It is well known that PFCAs show a very weak response in ultraviolet (UV) and fluorescence spectrophotometry, and are not easily detected by gas chromatography–mass spectrometry (GC–MS) because of the complexity of derivatization of these molecules in pretreatment [10]. Liquid chromatography–mass spectrometry (LC–MS) is most commonly used to detect PFCAs. However, it involves a complex sample pretreatment process, the instruments are expensive, and experienced personnel are required to operate the equipment. Therefore, it is necessary to develop a simple and rapid molecular recognition technique for detecting PFCAs.

Metal–organic frameworks (MOFs) have been proven to be an ideal platform for the detection and removal of PFCAs due to their high porosity, surface tunability, high selectivity, and sensitivity [11,12,13,14]. In this respect, Wriedt and coworkers investigated the adsorption properties of NU-1000 for three perfluorosulfonic acids (PFSAs) and six PFCAs from aqueous solutions [15]. The results indicated that NU-1000 exhibited outstanding adsorption capacities for PFSAs (400–620 mg/g) and PFCAs (201–604 mg/g), and it showed ultrafast adsorption kinetics (equilibrium time of < 1 min). Li and coworkers prepared a water-stable luminescent MOF (LMOF) (named In (tcpp)) that showed a selective and strong luminescence-based turn-off detection ability for a long-chain PFCA (perfluorooctanoic acid (PFOA)) in water, with a limit of detection (LOD) of 19 μg/L [16]. The previous studies have shown that MOFs are promising candidates for removing perfluoroalkyl acids (PFAAs) and detecting a specific PFCA (PFOA). Short-chain PFCAs are now widely used to replace long-chain PFCAs, but few work has been reported to detect them in the environment using MOF as a convenient method.

▶ [Instructions for the task]
Reproduce word for word everything from "It is well known" down to "for detecting PFCAs." in the passage on detecting PFCAs. The records below come from a different source than the text.

▶ [Supplied material]

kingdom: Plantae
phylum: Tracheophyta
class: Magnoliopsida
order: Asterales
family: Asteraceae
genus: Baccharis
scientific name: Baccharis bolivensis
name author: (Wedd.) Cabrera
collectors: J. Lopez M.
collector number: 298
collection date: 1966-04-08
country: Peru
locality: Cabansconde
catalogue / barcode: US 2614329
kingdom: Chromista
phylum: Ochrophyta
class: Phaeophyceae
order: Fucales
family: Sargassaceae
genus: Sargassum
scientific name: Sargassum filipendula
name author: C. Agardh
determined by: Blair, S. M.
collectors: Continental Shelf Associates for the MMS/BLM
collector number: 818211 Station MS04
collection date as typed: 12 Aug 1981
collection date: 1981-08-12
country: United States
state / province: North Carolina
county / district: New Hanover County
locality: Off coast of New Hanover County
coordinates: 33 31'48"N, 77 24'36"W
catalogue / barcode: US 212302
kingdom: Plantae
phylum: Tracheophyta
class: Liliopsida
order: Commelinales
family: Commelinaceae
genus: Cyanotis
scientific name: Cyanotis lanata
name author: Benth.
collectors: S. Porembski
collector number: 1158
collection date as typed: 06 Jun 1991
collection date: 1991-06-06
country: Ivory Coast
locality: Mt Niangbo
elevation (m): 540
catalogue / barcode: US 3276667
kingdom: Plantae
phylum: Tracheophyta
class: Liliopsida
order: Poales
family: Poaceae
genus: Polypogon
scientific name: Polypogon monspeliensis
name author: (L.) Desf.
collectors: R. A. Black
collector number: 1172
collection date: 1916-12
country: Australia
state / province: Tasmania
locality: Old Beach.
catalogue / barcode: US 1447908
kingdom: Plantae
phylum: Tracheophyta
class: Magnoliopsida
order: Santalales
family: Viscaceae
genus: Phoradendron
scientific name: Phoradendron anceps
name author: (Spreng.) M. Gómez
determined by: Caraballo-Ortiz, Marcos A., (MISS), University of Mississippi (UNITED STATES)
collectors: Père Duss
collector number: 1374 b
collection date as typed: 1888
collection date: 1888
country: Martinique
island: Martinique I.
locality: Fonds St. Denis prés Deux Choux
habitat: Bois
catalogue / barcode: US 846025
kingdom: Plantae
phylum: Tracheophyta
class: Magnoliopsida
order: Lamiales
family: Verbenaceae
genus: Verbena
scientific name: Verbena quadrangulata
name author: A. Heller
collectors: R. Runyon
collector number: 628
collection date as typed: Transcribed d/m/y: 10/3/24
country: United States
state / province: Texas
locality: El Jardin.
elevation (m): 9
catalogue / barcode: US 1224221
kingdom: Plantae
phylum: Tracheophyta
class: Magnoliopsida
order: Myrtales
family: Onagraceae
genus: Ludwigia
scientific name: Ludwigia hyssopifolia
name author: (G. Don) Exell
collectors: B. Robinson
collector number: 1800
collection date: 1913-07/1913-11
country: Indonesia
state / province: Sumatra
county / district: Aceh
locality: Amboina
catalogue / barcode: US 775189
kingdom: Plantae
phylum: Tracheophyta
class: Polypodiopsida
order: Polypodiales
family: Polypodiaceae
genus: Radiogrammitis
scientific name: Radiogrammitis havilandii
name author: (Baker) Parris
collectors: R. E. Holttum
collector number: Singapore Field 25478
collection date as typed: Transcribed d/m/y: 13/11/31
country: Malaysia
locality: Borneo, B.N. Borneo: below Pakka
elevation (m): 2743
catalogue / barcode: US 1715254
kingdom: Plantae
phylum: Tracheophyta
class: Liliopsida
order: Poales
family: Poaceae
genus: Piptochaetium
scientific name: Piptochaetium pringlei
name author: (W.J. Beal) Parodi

▶ [Written response]
It is well known that PFCAs show a very weak response in ultraviolet (UV) and fluorescence spectrophotometry, and are not easily detected by gas chromatography–mass spectrometry (GC–MS) because of the complexity of derivatization of these molecules in pretreatment [10]. Liquid chromatography–mass spectrometry (LC–MS) is most commonly used to detect PFCAs. However, it involves a complex sample pretreatment process, the instruments are expensive, and experienced personnel are required to operate the equipment. Therefore, it is necessary to develop a simple and rapid molecular recognition technique for detecting PFCAs.